Child find is an oft-misunderstood legal obligation. First, its impact under IDEA is on students in general education. Yet, it does not equate to either an automatic duty to evaluate or, upon evaluation, a necessary answer that the student is eligible. Rather, it initially requires relatively careful and objective attention to various relevant factors—including but not at all limited to behavior and grades—to determine whether there is reason to suspect eligibility, meaning not only a recognized classification but also the need for special education. And next, it requires initiating the evaluation within a reasonable period of time.

When child find is not triggered under IDEA, consider whether there is corresponding reason to suspect that the child may meet the three criteria for eligibility under Section 504—mental or physical impairment that substantially limits one or more major life activities.

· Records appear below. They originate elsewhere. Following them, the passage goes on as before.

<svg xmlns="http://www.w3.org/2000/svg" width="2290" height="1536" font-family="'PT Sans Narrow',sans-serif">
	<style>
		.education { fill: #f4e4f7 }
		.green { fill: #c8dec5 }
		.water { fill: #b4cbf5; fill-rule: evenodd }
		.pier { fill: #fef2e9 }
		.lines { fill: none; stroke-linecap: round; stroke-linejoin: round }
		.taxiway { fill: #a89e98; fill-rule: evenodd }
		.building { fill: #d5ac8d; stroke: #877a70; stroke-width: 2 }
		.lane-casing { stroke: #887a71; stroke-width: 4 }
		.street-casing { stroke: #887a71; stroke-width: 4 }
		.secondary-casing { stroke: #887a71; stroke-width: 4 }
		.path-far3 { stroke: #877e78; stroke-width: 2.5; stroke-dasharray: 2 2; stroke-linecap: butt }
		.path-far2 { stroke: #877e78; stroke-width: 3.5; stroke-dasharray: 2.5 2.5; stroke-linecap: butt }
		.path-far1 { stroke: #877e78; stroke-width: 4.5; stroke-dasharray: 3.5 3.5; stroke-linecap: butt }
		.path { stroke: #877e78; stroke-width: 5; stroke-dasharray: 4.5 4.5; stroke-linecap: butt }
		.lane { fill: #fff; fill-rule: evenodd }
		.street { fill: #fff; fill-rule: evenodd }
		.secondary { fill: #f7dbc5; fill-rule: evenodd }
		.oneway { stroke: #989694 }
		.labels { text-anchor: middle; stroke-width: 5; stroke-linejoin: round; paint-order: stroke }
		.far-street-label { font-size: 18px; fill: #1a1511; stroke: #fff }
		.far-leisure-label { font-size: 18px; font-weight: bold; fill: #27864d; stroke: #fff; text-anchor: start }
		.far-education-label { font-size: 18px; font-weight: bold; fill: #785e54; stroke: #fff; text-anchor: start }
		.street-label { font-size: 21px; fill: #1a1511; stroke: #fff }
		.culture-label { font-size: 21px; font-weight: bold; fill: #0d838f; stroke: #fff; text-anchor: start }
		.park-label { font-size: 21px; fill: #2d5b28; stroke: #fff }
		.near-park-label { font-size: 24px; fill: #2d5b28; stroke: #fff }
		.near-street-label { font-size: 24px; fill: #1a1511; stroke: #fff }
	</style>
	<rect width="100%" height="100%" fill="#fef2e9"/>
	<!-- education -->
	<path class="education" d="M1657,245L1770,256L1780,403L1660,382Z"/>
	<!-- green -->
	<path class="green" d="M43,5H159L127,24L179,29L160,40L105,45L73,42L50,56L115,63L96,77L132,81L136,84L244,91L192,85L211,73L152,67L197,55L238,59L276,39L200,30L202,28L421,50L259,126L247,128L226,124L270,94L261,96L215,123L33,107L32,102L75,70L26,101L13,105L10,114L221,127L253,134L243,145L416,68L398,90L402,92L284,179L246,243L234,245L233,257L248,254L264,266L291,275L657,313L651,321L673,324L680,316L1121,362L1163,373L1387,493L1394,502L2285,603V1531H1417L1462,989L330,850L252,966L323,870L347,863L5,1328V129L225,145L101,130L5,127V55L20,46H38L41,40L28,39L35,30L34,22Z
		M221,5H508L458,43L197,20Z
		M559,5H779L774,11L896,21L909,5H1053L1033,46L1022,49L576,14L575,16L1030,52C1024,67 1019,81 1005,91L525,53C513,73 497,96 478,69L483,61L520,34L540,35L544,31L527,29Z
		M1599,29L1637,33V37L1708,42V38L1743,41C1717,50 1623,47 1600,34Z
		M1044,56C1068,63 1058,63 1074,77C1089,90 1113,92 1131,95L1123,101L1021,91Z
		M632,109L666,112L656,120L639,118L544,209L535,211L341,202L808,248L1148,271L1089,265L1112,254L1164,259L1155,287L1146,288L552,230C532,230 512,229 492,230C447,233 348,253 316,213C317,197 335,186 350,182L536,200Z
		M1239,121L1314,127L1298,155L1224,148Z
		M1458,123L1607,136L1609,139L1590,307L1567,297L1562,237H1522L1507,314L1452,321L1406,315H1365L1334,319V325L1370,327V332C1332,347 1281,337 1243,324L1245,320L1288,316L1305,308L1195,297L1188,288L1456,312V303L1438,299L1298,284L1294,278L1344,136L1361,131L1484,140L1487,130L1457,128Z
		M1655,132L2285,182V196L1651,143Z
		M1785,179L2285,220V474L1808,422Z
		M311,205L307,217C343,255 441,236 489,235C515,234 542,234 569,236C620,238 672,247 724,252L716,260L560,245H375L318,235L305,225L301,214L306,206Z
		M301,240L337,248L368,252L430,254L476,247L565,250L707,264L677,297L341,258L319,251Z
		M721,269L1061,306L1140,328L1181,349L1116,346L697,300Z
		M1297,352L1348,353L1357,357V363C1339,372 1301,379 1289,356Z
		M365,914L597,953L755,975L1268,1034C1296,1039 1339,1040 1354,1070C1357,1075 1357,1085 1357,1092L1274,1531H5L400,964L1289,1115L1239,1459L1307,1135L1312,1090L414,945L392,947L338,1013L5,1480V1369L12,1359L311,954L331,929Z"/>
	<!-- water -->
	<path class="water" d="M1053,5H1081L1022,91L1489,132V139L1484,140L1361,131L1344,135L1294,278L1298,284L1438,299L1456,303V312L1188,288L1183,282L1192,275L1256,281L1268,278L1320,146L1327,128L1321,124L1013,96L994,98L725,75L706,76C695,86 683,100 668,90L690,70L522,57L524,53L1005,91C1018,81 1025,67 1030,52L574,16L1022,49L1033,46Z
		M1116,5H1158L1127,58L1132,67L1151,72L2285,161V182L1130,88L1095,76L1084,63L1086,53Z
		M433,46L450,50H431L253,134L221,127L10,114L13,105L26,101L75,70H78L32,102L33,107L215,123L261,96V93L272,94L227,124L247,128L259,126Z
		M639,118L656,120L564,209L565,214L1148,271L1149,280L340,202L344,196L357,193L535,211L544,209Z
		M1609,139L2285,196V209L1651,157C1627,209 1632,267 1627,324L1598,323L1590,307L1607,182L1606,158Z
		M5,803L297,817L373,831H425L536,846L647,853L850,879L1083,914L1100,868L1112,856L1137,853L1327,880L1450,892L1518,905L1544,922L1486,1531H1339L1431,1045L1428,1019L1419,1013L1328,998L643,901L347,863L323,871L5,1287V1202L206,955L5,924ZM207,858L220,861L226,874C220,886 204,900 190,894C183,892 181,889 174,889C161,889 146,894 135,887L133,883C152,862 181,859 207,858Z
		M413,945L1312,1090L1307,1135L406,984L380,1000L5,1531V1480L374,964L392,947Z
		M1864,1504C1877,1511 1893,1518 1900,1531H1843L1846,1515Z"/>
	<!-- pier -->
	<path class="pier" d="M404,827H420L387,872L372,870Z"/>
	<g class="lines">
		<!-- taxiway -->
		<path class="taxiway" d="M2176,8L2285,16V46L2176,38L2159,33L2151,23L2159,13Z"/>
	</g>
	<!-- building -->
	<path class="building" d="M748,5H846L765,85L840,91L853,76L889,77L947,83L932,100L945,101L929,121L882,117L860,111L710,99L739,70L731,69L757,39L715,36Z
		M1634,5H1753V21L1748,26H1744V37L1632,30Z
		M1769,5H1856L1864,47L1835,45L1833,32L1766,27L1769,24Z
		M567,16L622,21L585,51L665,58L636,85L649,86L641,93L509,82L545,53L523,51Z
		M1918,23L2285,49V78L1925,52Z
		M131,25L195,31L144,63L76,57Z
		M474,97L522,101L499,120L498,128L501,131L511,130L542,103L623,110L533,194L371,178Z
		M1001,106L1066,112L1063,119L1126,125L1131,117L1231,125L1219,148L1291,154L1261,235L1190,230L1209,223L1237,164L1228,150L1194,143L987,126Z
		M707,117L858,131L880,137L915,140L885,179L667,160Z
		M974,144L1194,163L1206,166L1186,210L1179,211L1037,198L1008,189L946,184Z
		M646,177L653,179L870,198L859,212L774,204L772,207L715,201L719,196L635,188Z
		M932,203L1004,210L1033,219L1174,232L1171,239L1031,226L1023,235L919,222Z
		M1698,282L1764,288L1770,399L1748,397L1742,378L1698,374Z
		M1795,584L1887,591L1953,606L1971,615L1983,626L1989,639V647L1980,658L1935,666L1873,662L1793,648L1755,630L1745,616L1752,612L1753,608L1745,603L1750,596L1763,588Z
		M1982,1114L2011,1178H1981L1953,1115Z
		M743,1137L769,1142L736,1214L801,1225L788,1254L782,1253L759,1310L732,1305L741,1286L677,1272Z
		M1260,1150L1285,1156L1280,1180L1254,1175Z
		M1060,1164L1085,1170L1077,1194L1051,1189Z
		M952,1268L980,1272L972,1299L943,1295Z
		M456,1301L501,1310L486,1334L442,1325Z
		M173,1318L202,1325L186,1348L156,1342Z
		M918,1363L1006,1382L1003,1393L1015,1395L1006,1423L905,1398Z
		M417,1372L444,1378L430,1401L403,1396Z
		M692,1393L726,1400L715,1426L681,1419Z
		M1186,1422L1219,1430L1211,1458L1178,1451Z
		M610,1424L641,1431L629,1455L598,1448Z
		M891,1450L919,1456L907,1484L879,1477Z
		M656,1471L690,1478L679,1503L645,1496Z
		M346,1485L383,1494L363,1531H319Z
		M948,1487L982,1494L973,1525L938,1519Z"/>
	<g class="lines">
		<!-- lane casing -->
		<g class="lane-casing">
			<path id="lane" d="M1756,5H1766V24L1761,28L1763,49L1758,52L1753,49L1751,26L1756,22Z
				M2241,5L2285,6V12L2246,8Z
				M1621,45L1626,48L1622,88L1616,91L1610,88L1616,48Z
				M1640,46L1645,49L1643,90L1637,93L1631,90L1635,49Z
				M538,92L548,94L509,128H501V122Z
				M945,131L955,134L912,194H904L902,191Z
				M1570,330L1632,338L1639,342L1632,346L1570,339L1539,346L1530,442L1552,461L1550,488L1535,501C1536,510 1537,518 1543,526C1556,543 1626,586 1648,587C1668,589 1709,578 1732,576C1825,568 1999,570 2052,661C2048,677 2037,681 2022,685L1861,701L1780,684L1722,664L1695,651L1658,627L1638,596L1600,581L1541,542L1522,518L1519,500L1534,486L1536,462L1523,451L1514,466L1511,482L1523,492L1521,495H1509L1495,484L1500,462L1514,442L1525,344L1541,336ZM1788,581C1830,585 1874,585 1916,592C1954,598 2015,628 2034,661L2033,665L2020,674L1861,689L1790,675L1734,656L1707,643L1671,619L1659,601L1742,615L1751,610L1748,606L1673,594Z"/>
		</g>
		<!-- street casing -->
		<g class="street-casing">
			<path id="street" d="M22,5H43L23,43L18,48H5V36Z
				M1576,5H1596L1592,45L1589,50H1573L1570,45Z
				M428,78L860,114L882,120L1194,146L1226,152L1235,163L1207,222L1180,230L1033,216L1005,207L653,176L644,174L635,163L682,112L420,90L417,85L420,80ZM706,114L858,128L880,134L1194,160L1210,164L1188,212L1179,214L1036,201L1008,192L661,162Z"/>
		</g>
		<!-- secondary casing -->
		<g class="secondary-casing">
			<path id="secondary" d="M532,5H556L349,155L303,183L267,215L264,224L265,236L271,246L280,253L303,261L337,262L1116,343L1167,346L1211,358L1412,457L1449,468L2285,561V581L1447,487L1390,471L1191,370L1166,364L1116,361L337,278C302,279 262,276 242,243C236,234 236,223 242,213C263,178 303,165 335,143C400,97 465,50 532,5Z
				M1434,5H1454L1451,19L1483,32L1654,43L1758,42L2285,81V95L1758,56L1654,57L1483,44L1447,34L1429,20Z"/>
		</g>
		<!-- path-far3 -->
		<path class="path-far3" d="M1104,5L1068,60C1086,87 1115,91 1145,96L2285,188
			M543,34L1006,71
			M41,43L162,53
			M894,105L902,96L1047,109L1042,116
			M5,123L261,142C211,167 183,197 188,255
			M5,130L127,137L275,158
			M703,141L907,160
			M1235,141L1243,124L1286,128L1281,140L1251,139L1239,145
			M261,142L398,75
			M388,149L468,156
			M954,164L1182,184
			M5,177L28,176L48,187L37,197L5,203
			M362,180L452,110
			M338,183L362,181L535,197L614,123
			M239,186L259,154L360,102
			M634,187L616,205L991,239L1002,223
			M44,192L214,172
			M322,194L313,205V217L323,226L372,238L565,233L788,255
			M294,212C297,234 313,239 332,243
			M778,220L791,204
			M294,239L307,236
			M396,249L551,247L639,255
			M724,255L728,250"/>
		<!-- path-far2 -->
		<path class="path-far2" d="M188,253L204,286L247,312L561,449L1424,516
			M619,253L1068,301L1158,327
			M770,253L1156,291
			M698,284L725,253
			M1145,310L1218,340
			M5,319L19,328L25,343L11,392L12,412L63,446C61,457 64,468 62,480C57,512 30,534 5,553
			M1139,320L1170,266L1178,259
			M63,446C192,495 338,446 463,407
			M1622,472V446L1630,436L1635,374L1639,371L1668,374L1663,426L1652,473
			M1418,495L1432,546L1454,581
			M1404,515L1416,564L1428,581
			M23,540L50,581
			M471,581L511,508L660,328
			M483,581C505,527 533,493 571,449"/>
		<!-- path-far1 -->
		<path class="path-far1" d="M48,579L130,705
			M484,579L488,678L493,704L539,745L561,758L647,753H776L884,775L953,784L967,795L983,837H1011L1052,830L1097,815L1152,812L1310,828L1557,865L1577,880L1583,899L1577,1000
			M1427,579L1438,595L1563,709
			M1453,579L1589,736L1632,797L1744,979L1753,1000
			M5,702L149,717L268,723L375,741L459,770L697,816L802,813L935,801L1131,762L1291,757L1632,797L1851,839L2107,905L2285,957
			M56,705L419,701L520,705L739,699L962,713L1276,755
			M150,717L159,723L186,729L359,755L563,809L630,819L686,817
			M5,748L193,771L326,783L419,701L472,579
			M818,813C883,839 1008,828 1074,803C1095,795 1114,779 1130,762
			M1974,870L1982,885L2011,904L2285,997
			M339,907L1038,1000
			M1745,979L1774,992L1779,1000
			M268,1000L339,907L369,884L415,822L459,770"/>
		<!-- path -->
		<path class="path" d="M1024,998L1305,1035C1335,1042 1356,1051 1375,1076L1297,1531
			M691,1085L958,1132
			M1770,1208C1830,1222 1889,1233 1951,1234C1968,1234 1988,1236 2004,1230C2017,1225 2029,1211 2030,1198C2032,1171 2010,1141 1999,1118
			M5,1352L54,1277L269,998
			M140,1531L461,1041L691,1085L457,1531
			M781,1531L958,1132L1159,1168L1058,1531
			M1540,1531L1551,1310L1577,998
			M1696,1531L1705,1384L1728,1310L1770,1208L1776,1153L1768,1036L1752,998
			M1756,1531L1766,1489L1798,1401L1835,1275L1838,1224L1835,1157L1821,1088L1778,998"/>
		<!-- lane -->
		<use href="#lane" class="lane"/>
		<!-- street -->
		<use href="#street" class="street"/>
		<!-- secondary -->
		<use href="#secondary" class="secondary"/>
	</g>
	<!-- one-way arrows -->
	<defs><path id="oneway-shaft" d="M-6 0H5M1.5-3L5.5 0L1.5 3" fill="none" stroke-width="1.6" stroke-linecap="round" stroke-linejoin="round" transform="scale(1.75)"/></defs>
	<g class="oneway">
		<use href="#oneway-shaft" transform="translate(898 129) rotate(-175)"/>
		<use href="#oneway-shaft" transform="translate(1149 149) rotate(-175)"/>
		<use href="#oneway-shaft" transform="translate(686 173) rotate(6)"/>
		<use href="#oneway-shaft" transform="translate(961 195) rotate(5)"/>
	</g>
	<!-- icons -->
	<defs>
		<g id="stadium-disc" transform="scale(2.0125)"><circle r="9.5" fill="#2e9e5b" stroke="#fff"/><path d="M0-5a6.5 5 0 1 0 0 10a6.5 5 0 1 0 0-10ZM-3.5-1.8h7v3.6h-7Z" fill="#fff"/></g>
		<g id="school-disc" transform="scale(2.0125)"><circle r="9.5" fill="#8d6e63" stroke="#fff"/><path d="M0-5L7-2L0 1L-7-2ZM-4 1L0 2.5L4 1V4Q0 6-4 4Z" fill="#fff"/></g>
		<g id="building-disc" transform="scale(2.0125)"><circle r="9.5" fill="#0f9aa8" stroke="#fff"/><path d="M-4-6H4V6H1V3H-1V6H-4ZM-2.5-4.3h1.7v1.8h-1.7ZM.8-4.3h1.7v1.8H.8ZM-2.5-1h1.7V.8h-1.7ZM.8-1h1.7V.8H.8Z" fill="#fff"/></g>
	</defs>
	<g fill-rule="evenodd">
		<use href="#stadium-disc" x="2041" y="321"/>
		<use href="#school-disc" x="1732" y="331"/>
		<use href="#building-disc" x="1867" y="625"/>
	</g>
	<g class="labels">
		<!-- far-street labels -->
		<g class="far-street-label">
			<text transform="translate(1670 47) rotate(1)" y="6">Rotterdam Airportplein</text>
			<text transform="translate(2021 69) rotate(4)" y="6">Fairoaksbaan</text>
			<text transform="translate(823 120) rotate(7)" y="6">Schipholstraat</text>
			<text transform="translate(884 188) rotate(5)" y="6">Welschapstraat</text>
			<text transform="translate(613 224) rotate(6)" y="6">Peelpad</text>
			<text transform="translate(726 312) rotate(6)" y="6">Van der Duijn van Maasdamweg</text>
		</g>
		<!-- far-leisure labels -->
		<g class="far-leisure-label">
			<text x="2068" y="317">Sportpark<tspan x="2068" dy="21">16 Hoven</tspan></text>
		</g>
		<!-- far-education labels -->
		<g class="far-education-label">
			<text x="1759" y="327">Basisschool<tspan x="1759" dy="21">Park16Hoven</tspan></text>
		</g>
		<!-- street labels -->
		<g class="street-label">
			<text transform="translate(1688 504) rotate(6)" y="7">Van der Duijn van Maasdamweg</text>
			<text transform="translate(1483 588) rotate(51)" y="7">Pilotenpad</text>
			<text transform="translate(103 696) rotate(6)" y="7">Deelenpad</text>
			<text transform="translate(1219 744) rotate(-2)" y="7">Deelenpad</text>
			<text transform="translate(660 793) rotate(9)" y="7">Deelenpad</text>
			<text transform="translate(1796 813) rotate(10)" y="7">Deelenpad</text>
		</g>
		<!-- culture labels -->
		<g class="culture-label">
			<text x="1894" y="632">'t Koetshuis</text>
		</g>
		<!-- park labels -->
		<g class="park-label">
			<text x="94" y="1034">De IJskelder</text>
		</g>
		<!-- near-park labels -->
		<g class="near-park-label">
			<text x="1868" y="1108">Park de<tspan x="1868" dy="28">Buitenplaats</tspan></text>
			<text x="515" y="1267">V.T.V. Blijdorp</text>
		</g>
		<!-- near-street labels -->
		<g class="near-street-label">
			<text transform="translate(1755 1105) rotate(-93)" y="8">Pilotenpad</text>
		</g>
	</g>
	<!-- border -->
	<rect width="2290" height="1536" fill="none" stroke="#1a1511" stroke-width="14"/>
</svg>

Developing useful procedures and forms under both IDEA and Section 504 along with effective coordination and collaboration between general and special educators will help avoid problems with the child find requirements. Regular training, with the principal playing a central role in the planning and implementation, is the corresponding key. The extent to which the district focuses its training on preventive best practice is discretionary depending on its resources, priorities, and community culture, but understanding and fulfilling the basic legal requirements for child find are essential. Certainly it’s easy to say for reasonable suspicion that “when there’s debate, evaluate” and “the sooner, the better,” but the case law to date reminds us to differentiate the minimum from the optimum.

Perry A. Zirkel is a professor of education and law at Lehigh University.